[Task set]:
• a. What version of R is being run, according to the forum thread?
• b. Give again the passage of the forum thread that starts at "hadley. can you" and ends after "https://github.com/rstats-db/RMySQL ...".

[Document text]:
-*-*-

I have placed a test schema for you here: https://heartsys.org/share/foo.tar.gz

Simply run "SELECT * FROM foo.tbl" to reproduce issue #1.

P.S. This is the version of R I am running: R version 3.1.2 (2014-10-31) -- "Pumpkin Helmet" Copyright (C) 2014 The R Foundation for Statistical Computing Platform: x86_64-pc-linux-gnu (64-bit)

hadley commented 9 years ago

Could you please try with the dev version?

noktilux commented 9 years ago

hadley. can you please provide me with a link to the dev version? i am only seeing for windows binaries (here : http://cran.r-project.org/web/packages/RMySQL/index.html) and i run GNU-linux.

hadley commented 9 years ago

https://github.com/rstats-db/RMySQL ...

noktilux commented 9 years ago

thanks. i will give it a go in the next couple of days.

-*-*-

[Exercise data]:
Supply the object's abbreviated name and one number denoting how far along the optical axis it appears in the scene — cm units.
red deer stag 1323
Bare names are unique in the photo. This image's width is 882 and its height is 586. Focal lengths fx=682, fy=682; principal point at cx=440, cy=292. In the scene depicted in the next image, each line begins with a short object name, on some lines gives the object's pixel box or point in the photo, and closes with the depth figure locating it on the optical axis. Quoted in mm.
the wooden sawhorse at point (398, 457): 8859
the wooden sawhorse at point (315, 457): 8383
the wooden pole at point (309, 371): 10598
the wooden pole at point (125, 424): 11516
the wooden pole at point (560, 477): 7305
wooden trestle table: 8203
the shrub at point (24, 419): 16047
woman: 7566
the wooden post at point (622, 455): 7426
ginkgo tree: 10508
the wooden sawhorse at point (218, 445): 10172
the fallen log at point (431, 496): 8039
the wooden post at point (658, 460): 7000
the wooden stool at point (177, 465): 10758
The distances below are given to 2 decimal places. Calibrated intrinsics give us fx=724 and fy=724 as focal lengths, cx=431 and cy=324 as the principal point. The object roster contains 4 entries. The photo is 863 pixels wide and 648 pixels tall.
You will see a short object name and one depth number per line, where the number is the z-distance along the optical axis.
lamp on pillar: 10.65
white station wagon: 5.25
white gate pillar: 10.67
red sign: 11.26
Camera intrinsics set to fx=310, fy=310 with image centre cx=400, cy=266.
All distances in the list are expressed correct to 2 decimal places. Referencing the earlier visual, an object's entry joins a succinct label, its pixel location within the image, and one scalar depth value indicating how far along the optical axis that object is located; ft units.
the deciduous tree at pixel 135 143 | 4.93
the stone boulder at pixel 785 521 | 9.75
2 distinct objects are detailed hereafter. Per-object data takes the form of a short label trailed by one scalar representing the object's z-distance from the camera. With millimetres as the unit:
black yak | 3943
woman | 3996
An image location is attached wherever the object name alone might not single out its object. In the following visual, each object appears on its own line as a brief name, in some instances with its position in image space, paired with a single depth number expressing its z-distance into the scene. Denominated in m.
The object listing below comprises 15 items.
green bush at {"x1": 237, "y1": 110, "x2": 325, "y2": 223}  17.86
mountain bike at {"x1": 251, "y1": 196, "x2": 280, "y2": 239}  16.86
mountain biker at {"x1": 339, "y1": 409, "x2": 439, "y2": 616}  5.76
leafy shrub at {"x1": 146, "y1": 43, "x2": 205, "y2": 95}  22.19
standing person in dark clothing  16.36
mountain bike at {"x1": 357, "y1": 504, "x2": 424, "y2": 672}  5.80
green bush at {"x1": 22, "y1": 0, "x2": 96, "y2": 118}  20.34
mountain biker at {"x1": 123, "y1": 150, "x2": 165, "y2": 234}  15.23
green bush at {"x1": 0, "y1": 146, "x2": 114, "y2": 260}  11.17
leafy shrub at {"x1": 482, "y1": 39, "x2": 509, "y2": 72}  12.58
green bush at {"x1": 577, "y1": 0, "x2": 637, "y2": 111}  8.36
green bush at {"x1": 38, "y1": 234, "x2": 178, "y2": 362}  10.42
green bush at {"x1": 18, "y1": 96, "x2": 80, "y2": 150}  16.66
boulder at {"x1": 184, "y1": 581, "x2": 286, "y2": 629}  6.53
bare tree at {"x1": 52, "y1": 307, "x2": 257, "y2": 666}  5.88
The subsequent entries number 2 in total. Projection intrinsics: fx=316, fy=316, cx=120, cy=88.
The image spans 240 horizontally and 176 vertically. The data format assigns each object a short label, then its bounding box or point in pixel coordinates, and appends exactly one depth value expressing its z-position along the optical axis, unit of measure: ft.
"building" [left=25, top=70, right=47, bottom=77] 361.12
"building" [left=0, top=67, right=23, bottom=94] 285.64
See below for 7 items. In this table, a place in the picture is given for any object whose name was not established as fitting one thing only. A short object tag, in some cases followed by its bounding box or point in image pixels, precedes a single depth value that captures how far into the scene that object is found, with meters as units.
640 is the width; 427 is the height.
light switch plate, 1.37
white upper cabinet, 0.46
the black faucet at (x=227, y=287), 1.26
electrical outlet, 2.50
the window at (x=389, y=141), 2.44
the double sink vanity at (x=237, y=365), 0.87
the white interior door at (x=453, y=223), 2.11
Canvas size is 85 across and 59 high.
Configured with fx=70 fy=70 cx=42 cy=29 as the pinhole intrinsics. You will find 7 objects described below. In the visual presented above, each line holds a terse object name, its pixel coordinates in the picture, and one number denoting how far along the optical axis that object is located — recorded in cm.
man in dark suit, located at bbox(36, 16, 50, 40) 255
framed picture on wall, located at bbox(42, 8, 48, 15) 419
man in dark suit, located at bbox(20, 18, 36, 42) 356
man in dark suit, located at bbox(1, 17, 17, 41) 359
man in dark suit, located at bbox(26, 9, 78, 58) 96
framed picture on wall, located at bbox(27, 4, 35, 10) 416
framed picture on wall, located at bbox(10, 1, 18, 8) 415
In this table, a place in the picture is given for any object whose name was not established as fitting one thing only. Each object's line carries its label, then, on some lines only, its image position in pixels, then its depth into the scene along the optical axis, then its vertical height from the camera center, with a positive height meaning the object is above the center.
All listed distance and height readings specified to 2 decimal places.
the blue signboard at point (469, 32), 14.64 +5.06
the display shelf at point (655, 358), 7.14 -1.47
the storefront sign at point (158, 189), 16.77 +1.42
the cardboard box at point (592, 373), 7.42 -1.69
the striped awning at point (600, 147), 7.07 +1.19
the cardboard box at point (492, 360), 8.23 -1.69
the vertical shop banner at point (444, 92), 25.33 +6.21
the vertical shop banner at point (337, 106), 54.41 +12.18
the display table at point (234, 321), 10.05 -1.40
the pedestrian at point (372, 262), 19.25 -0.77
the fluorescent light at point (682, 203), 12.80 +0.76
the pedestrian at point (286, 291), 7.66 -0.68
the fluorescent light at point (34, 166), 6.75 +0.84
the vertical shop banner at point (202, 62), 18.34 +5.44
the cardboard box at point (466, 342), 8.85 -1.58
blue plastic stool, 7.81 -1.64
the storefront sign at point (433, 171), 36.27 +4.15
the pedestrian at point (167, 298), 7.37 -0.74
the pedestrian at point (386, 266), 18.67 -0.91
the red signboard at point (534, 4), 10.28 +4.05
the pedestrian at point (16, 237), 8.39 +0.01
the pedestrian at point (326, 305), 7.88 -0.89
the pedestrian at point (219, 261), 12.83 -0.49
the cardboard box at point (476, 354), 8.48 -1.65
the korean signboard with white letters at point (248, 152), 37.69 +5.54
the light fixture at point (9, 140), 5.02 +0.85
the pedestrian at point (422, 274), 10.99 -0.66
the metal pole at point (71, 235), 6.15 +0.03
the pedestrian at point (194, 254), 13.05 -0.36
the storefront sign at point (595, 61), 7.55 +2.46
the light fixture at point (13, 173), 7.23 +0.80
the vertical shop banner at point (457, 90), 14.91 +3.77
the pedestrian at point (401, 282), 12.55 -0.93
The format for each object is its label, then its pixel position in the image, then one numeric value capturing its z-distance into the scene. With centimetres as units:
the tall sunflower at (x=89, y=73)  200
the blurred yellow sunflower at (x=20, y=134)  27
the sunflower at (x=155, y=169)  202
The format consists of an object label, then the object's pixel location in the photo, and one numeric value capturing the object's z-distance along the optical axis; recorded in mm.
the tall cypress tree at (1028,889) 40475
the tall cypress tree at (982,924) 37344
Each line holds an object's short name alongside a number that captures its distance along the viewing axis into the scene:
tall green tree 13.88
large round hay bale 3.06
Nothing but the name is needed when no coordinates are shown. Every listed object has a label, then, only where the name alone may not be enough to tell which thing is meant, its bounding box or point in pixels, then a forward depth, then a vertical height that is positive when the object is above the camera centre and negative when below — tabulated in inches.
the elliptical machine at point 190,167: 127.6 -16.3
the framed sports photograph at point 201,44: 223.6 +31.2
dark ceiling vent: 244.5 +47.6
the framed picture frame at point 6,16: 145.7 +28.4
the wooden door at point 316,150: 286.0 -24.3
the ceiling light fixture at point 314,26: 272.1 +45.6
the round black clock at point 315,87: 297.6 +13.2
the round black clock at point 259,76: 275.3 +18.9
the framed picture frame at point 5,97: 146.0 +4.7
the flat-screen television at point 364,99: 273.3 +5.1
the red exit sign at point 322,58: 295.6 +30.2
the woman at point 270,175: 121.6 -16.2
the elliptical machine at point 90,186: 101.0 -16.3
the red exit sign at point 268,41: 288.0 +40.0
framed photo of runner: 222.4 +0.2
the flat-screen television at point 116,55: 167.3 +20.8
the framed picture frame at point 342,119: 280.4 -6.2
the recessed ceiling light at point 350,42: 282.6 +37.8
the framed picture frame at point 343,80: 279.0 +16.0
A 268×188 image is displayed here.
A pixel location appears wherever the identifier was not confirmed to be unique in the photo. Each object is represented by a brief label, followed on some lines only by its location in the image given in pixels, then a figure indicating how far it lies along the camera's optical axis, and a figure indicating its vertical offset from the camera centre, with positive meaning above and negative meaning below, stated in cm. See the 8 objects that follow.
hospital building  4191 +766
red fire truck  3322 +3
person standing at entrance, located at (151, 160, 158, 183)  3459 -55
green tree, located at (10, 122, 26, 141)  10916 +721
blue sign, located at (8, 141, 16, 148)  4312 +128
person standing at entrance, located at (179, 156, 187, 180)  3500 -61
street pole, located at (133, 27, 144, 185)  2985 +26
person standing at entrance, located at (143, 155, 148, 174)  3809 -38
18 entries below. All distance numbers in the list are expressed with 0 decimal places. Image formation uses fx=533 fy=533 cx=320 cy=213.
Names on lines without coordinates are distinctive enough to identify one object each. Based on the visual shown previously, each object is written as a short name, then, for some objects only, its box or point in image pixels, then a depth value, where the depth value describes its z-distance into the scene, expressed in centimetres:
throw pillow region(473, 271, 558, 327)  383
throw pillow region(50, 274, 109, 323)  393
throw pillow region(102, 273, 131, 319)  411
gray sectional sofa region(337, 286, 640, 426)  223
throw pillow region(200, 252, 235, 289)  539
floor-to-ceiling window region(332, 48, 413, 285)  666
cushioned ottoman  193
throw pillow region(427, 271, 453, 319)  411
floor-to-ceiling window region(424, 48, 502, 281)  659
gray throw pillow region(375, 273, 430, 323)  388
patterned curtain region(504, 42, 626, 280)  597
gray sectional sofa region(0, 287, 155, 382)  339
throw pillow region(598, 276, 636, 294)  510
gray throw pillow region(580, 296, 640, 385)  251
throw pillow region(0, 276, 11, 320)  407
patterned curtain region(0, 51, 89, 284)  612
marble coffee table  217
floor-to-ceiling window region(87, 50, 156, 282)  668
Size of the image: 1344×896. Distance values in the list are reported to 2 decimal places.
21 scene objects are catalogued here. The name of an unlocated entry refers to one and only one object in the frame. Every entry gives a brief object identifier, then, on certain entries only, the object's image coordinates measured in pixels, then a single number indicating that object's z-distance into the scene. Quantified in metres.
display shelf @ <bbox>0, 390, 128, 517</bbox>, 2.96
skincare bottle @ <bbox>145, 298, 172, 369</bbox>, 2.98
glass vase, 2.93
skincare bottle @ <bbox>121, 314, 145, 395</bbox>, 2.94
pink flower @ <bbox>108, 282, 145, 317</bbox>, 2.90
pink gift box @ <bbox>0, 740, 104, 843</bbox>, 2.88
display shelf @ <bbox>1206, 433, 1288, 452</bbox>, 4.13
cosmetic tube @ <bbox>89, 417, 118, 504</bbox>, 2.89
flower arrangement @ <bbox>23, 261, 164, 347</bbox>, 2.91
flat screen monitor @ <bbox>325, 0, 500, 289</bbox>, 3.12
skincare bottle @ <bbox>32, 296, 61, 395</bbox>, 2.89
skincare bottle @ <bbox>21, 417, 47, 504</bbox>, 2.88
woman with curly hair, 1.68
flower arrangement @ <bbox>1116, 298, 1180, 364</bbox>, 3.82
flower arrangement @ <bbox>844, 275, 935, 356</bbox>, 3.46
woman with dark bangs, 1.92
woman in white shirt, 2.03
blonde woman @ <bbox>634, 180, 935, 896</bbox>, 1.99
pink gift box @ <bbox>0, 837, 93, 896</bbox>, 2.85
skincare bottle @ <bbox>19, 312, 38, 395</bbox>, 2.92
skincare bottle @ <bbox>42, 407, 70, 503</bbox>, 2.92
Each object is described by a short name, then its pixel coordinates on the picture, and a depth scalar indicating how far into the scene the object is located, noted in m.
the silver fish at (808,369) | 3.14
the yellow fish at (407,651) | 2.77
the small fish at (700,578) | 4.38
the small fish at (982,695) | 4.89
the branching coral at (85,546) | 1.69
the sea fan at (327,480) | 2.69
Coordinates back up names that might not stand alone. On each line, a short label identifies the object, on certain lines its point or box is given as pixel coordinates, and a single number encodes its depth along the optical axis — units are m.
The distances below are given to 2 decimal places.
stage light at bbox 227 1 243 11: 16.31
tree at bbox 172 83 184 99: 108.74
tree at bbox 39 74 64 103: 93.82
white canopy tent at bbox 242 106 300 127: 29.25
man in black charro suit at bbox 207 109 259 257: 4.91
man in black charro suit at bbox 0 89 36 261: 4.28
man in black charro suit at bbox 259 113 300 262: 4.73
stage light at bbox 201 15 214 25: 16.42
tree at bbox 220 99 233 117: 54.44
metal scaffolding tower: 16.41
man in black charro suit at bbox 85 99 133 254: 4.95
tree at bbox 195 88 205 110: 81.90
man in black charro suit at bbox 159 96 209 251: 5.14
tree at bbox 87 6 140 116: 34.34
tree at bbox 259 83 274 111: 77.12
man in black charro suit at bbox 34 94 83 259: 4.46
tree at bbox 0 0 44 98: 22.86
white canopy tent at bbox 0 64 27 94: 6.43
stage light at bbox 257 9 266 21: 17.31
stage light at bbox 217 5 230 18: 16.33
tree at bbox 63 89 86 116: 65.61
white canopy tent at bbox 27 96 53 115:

-*-*-

[Task-by-task answers]:
• a. R version 3.1.2 (2014-10-31), "Pumpkin Helmet."

• b.
hadley. can you please provide me with a link to the dev version? i am only seeing for windows binaries (here : http://cran.r-project.org/web/packages/RMySQL/index.html) and i run GNU-linux.

hadley commented 9 years ago

https://github.com/rstats-db/RMySQL ...